[Paginatekst]

Uit deze overweging blijkt dat de stelling van eiser dat de Afdeling een onjuist toetsingskader hanteert omdat alleen de “absolute rechten” genoemd in artikel 15 EVRM worden betrokken en niet andere rechten genoemd in het EVRM, zoals bijvoorbeeld de vrijheid van meningsuiting, feitelijk onjuist is. De Afdeling betrekt de mensenrechten, zoals de vrijheid van meningsuiting en vrouwenrechten bij de beoordeling, maar komt vervolgens tot de conclusie dat de nog bestaande onvolkomenheden op dat gebied niet leiden tot het oordeel dat Algerije om die reden in het algemeen niet veilig is.
Vervolgens heeft de Afdeling in rechtsoverweging 5.5. overwogen dat uit rechtsoverwe-gingen 5.3 en 5.4 volgt dat de aanwijzing van Algerije als veilig land van herkomst voldoet aan het bepaalde in artikel 3.105ba, tweede lid, Vb, dat er in Algerije wet- en regelgeving is die vervolging en behandeling in strijd met artikel 3 EVRM verbiedt, dat die wet- en regelgeving wordt toegepast en dat daadwerkelijk een systeem van rechtsmiddelen beschikbaar is. Verweerder heeft daarom zorgvuldig onderzocht en deugdelijk gemotiveerd dat in Algerije algemeen gezien geen vervolging of behandeling in strijd met artikel 3 EVRM plaatsvindt als bedoeld in artikel 3.37f VV, waardoor de aanwijzing van Algerije als veilig land van herkomst aan de wettelijk voorgeschreven vereisten voldoet. De rechtbank wijst er in dit kader op dat artikel 3.37f VV nagenoeg letterlijk overeenkomt met de in Bijlage I bij de Procedurerichtlijn opgenomen definitie van het begrip “veilig land van herkomst ”.
Dat de Afdeling in de uitspraak van 8 maart 2017 niet afzonderlijk heeft beoordeeld of Algerije kan worden aangemerkt als “democratisch stelsel”, leidt niet tot een ander oordeel. De rechtbank volgt niet eisers standpunt dat de vraag of in een land sprake is van een democratisch stelsel afzonderlijk zou moeten worden getoetst. Het gaat er blijkens artikel 337f, eerste lid, VV immers om of in zo’n rechtstelsel de
rechtsvoorschriftenin de praktijk worden toegepast.

[/Paginatekst]

:: Uit te voeren taken ::
1 – Herhaal uit de paginatekst woordelijk het gedeelte tussen "Dat de Afdeling in" en "praktijk worden toegepast.", beide inbegrepen.
2 – Leg in één tot drie zinnen uit waarom de stelling van eiser over het toetsingskader van de Afdeling volgens de paginatekst feitelijk onjuist is.

[Te beoordelen gegevens]

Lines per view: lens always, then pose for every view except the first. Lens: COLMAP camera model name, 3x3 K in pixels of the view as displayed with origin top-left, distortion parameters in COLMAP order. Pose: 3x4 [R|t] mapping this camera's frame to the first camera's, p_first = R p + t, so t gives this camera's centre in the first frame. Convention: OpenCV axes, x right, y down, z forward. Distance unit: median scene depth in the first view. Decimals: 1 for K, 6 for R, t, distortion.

[/Te beoordelen gegevens]
[Te beoordelen gegevens]

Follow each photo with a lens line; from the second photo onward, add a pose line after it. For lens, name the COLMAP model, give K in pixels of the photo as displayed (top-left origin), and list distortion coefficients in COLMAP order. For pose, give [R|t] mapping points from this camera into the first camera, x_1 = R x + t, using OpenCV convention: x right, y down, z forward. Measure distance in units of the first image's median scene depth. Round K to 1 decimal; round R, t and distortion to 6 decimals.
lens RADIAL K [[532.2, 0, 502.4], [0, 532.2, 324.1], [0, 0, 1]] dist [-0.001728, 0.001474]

[/Te beoordelen gegevens]
[Te beoordelen gegevens]

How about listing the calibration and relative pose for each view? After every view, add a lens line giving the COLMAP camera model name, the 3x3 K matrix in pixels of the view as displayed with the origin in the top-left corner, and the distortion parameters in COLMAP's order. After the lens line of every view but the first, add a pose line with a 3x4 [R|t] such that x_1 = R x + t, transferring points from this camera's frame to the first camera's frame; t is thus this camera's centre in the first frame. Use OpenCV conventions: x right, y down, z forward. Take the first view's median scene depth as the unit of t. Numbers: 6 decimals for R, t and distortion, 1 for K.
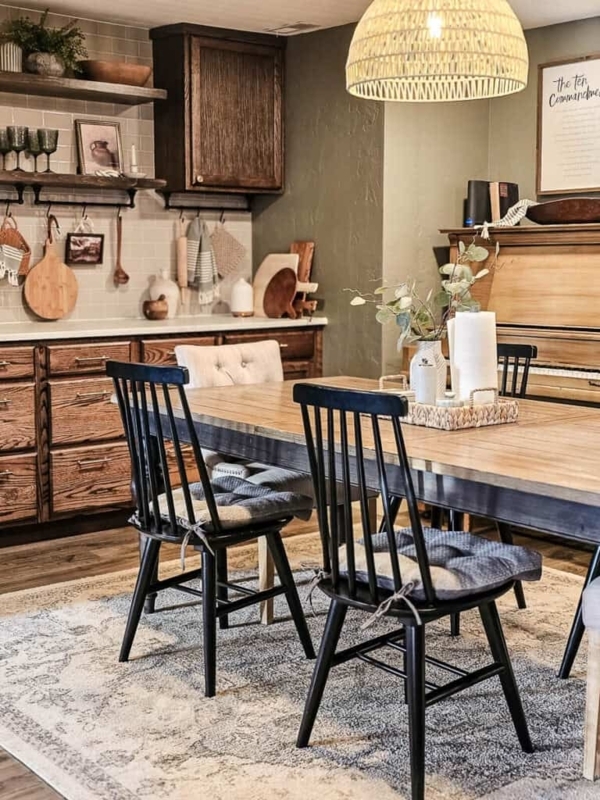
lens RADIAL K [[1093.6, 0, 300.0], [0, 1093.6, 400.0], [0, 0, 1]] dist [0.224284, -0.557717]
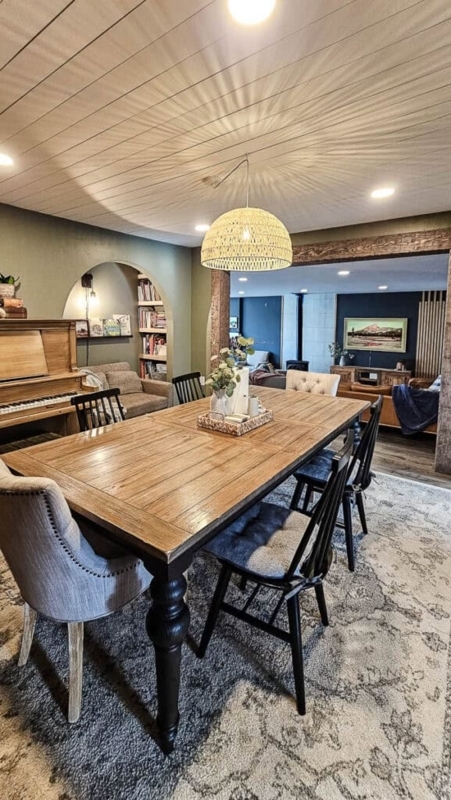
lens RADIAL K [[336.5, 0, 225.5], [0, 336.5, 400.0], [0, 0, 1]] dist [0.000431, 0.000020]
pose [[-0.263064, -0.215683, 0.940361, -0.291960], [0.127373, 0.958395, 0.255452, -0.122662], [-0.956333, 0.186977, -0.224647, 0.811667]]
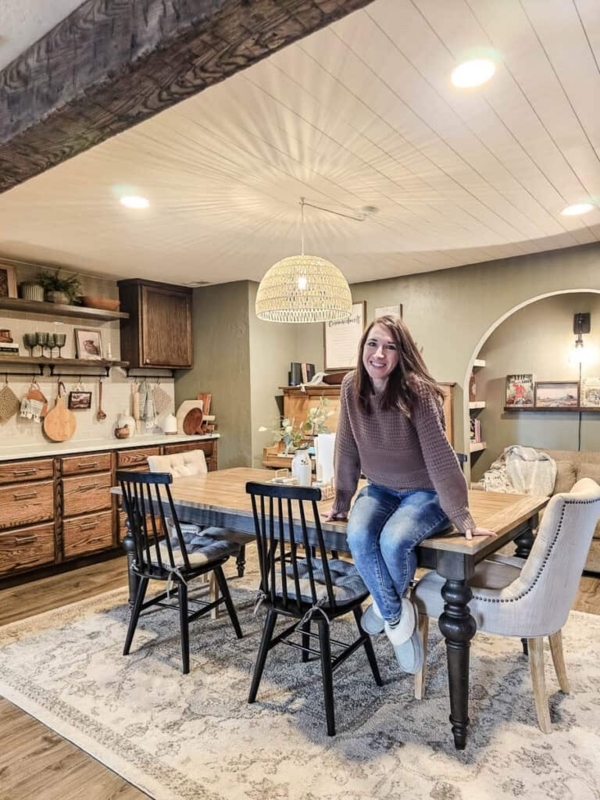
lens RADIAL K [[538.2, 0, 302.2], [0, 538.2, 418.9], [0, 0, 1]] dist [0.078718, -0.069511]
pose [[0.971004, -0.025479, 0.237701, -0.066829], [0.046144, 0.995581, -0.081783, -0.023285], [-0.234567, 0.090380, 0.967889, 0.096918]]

[/Te beoordelen gegevens]

:: Antwoorden ::
1 –
Dat de Afdeling in de uitspraak van 8 maart 2017 niet afzonderlijk heeft beoordeeld of Algerije kan worden aangemerkt als “democratisch stelsel”, leidt niet tot een ander oordeel. De rechtbank volgt niet eisers standpunt dat de vraag of in een land sprake is van een democratisch stelsel afzonderlijk zou moeten worden getoetst. Het gaat er blijkens artikel 337f, eerste lid, VV immers om of in zo’n rechtstelsel de
rechtsvoorschriftenin de praktijk worden toegepast.

2 – Eiser stelt dat de Afdeling alleen de absolute rechten uit artikel 15 EVRM betrekt en niet andere rechten uit het EVRM. Dat klopt niet, want de Afdeling betrekt mensenrechten zoals de vrijheid van meningsuiting en vrouwenrechten wel bij de beoordeling. Zij concludeert alleen dat de nog bestaande onvolkomenheden op dat gebied niet betekenen dat Algerije in het algemeen niet veilig is.